Sweden and the Netherlands are among only seven NATO countries in Europe that field Patriot systems; the others are Germany, Greece, Poland, Romania and Spain, according to data provided by the International Institute for Strategic Studies, or IISS.
There is a Spanish battery positioned at a Turkish air base under NATO authority, but three others that alliance members had stationed in Slovakia have all been withdrawn by their owners, Germany, the Netherlands and the U.S., according to the IISS data. “We have no system in Slovakia, and we are on the border with Ukraine,” the Slovak defense minister, Robert Kalinak, said at last month’s NATO meeting. Slovakia is negotiating to buy some systems, he said, but “we need some kind of solidarity for the next two years as we gave away all we had.”
Germany’s defense minister, Boris Pistorius, said that with its latest donation, his government had already given what it can, “but others maybe can do more.” Three of the four Patriots already in Ukraine were given by Germany, which also recently donated two additional midrange IRIS-T air defense systems and is leading a related effort with the Netherlands, Norway and Denmark to deliver 100 Patriot interceptor missiles in the coming months.
The United States owns the vast majority of the Patriot arsenal in NATO — 62 deployable batteries, according to the IISS data — but is fielding some in the Middle East, mainly to protect U.S. bases and interests from Iranian airstrikes, and also in Japan and South Korea in the event of an attack by North Korea or China.
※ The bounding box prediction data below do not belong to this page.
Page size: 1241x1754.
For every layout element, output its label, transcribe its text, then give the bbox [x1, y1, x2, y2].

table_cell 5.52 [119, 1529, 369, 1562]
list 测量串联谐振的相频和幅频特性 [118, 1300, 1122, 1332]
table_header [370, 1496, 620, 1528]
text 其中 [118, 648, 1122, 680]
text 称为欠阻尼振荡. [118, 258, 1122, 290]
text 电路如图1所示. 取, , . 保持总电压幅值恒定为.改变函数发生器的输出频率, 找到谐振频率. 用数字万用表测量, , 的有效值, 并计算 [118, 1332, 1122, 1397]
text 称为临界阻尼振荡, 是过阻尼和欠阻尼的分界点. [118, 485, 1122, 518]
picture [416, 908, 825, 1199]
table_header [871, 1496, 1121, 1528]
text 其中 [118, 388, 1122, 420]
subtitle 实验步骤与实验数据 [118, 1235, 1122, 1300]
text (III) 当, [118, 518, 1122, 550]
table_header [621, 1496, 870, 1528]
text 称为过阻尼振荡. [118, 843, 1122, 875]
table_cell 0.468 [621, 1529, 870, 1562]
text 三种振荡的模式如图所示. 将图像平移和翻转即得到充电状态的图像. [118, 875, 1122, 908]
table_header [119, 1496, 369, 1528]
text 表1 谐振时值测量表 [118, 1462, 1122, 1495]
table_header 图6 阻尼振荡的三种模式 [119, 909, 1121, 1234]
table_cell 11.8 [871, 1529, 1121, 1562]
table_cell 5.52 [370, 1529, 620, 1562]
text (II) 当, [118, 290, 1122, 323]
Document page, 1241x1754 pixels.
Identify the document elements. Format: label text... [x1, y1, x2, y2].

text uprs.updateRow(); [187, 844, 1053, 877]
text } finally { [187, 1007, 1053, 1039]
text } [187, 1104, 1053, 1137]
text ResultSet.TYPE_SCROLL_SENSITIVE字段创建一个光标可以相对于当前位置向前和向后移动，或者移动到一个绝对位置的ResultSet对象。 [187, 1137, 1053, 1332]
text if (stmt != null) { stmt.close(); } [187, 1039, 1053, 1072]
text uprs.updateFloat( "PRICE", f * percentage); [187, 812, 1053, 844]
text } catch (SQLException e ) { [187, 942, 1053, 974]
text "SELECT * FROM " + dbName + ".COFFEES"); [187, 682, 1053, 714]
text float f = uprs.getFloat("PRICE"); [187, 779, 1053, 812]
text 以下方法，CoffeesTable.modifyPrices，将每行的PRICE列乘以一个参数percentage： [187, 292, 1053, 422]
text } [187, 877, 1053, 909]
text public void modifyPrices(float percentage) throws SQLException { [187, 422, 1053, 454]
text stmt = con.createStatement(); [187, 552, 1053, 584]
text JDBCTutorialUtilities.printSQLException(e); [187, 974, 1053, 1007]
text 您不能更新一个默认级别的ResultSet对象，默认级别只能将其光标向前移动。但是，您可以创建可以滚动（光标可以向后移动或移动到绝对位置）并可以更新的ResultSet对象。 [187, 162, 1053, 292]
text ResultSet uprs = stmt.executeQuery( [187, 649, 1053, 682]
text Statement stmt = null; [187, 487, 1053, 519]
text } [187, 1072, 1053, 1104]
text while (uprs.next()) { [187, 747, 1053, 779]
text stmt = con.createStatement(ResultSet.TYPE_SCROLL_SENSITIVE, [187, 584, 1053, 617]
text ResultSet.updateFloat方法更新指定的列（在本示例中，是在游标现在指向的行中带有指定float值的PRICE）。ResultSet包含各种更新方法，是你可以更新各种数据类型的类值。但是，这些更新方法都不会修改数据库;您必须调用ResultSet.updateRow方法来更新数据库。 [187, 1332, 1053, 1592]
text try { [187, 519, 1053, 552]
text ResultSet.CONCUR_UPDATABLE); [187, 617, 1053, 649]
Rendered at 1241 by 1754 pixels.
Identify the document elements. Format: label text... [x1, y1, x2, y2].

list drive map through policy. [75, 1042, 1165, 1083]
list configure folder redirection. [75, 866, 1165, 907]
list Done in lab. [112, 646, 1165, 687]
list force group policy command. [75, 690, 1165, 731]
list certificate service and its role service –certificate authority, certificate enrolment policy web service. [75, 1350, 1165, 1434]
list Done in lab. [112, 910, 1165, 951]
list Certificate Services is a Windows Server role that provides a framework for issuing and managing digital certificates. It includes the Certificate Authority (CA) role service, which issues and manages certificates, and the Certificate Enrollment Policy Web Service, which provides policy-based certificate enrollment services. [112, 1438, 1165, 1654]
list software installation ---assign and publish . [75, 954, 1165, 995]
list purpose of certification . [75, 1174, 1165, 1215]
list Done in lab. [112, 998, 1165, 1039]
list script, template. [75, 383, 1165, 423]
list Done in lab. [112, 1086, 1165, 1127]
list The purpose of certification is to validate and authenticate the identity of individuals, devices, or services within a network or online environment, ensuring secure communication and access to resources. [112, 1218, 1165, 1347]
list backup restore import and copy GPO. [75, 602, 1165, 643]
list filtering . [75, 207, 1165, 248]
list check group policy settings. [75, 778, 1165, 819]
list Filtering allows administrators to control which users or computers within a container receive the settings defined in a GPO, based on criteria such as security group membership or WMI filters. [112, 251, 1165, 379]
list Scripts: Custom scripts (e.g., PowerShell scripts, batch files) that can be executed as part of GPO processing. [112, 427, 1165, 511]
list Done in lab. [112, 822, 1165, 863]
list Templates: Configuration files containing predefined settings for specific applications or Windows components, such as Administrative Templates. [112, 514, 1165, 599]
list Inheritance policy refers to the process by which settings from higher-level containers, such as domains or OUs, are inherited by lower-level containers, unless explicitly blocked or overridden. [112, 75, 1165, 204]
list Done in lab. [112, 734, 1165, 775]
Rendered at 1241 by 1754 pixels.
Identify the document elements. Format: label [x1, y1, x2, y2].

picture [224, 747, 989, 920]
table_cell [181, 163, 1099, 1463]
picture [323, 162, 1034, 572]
The Biden administration is also redirecting orders for Patriot missiles placed by other countries to focus on getting them to Ukraine.
Henry Boyd, an air defense expert at IISS who tracks Patriot systems worldwide, said the Dutch plan to piece one together could be a limited solution for Ukraine, given that the United States “is overstretched” and the Europeans are “basically at minimum levels already.” But he questioned whether Patriot parts coming from different countries — with a range of aging models and software upgrades — could be made to work together.
“There’s quite a question mark in terms of interoperability,” Mr. Boyd said. It is also unclear, he said, “whether any significant additional work would be required to achieve this compatibility.”
Ms. Ollongren agreed that some parts sourced from around Europe might not immediately work together. “But we also know we’re able to solve it,” she said, adding that the Netherlands has set up a team of technical experts to go to each donor country and help ensure all of the pieces fit.
She would not say when the assembled Patriot battery might be delivered to Ukraine, and also raised the possibility that it might instead be sent in parts to replace broken pieces of systems that are already there.
“There are different options,” she said. “We have all the puzzle pieces, but we have to see how we want the puzzle to look.”
It can take up to three years to build and deliver a single Patriot system, and officials in the United States and Europe are trying to speed production with joint contracts and new factories for its manufacturer, Raytheon. Until then, officials said, Ukraine may soon need to be satisfied with other kinds of Western air defense systems, even if they are not as precise or powerful as the Patriot.
Ms. Ollongren said the shortage has also stressed countries in Europe that were initially reluctant to give away any more air defenses. But the dire battleground conditions for Ukraine earlier this spring, as ammunition dwindled and an American military aid package stalled for six months, prompted her to call “for more creativity in what we were doing.”
“There are always challenges,” she said. But after proposing the Patriot puzzle, “everybody was really, first of all, aware that we have to do this for Ukraine,” she said, “and also that everybody can do something.”